Casting per Belve, Francesca Fagnani apre il programma alla gente comune
Articolo Precedente
Articolo Successivo
Redazione Cultura e Spettacolo
-
La prima puntata della nuova stagione di “Belve”, il programma condotto da Francesca Fagnani su Rai Due, ha riservato un annuncio inaspettato che segna una significativa evoluzione per il format d’interviste. Al termine della serata, andata in onda il 28 ottobre 2025, la giornalista ha infatti comunicato l’apertura dei casting a persone comuni, un progetto inedito che estende la platea dei potenziali interlocutori oltre la cerchia ristretta dei personaggi pubblici.
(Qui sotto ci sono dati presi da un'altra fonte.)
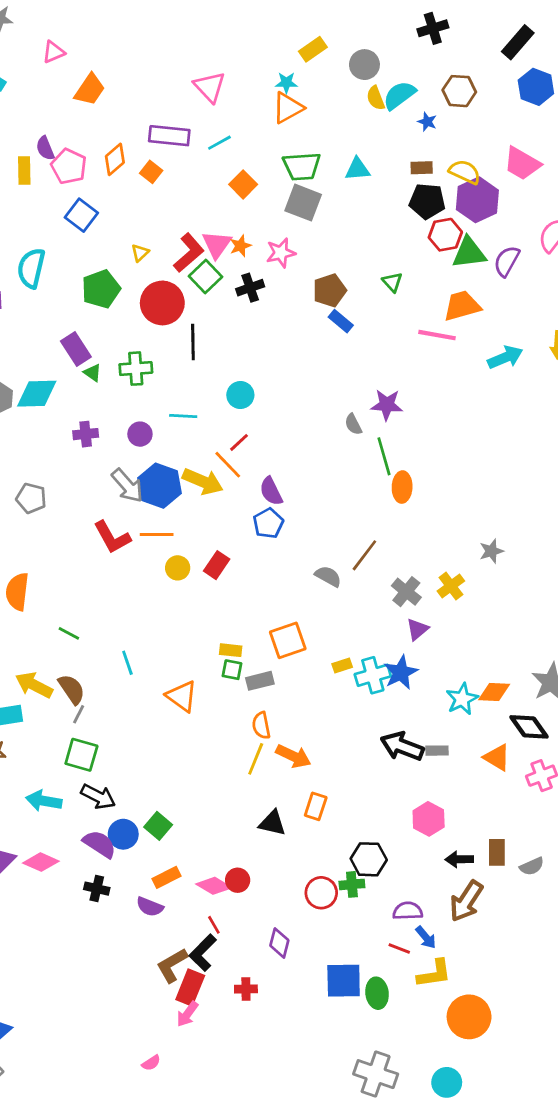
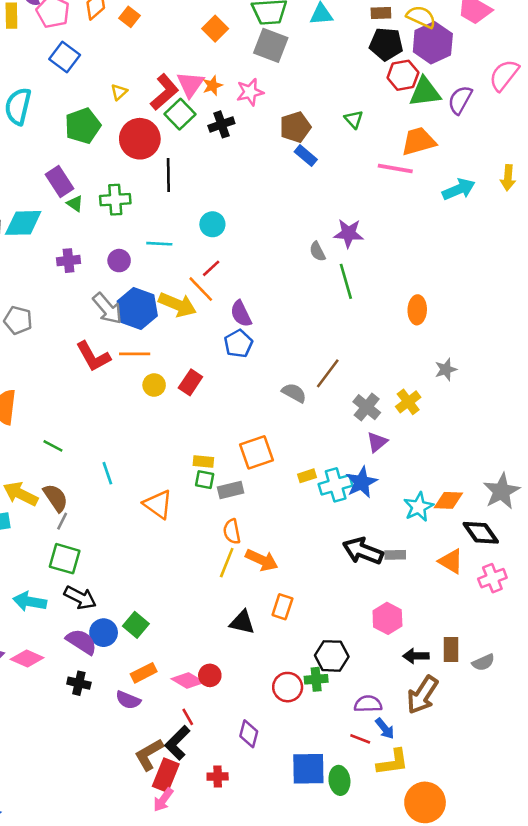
orange ellipse: (402, 487) -> (417, 310), moved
L’iniziativa, battezzata “Belve Nip”, nasce dalle numerose richieste pervenute al programma e mira a dare voce a storie di vita lontane dai riflettori della notorietà, accendendo subito la curiosità del pubblico e dei social network.
Un format consolidato che allarga i propri orizzonti
Essere intervistati da Francesca Fagnani, ormai divenuta una delle giornaliste più ricercate della televisione italiana, rappresenta per molti un momento ambito, un riconoscimento che personaggi affermati, i quali pure non avrebbero bisogno di ulteriore visibilità, considerano un privilegio. Il suo “Belve” si è affermato come un appuntamento fisso e di successo, un contenitore dove il dialogo, sebbene diretto e talvolta spigoloso, si è finora concentrato su personalità note. L’apertura ai “non famosi” costituisce dunque una svolta importante, che modifica la struttura portante del programma e ne esplora nuove potenzialità narrative, senza però snaturarne l’impostazione giornalistica.
Le reazioni e il caso della tiktoker Rita De Crescenzo
Proprio la scelta degli ospiti, del resto, ha spesso generato dibattiti e posizioni contrastanti, come dimostrato dal recente invito rivolto alla tiktoker Rita De Crescenzo. La sua partecipazione ha scatenato polemiche e giudizi severi, con una parte di Napoli che si è detta indignata dalla sua rappresentazione, ritenuta offensiva per la città in quanto avrebbe offerto ai detrattori l’occasione per collocare in un preciso contesto geografico stereotipi negativi sulla mancanza di cultura e stile. Episodi come questo evidenziano la capacità del programma di intercettare storie capaci di dividere l’opinione pubblica, anticipando le dinamiche che potrebbero scaturire dall’ingresso di persone comuni nel salotto di Fagnani.
Come partecipare alla selezione
L’avviso lanciato in chiusura di puntata, un “avviso ai naviganti” secondo la definizione della stessa conduttrice, ha fornito le prime indicazioni su come inviare la propria candidatura per questi provini straordinari. Sebbene i dettagli operativi non siano stati ancora divulgati per intero, l’intenzione di dare spazio a vicende di “gente comune” è stata chiara, delineando un percorso che permetterà a chiunque ritenga di avere una storia significativa da raccontare di proporsi per un’intervista. Un meccanismo che, se da un lato democratizza l’accesso a una vetrina nazionale, dall’altro impone una selezione accurata per mantenere gli standard qualitativi e l’interesse narrativo che hanno decretato il successo della trasmissione.